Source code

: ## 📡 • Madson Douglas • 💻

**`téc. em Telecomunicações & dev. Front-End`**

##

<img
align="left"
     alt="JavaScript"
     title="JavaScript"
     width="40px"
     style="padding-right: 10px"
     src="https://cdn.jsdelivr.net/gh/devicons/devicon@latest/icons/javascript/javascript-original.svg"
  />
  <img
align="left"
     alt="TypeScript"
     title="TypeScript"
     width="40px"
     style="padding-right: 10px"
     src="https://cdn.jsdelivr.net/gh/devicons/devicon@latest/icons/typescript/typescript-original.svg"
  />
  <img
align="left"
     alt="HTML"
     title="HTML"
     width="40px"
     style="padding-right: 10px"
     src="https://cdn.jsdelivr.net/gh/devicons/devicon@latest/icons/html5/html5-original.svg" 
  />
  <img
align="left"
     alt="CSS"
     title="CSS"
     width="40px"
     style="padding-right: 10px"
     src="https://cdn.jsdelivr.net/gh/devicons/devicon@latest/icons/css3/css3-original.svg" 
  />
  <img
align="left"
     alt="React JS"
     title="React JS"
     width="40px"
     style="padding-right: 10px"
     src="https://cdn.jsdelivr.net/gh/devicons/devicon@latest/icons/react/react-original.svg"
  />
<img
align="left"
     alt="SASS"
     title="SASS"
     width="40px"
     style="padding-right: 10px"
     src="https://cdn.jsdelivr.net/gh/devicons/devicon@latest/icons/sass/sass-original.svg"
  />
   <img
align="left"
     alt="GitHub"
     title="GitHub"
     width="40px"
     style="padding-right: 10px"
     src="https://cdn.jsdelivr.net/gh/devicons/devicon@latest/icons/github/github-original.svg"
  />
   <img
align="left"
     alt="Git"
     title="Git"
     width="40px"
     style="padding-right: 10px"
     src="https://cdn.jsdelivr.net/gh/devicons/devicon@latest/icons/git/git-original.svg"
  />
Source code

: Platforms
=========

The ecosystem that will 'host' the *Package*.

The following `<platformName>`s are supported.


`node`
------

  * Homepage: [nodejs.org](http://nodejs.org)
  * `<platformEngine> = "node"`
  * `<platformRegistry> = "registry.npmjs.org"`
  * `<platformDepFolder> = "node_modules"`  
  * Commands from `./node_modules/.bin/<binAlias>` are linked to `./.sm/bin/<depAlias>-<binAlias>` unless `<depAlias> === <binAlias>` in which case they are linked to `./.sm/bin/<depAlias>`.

▶ Job:
Your reply should be only the number of lines in the records above that include "original".

▶ Answer for this exercise:
8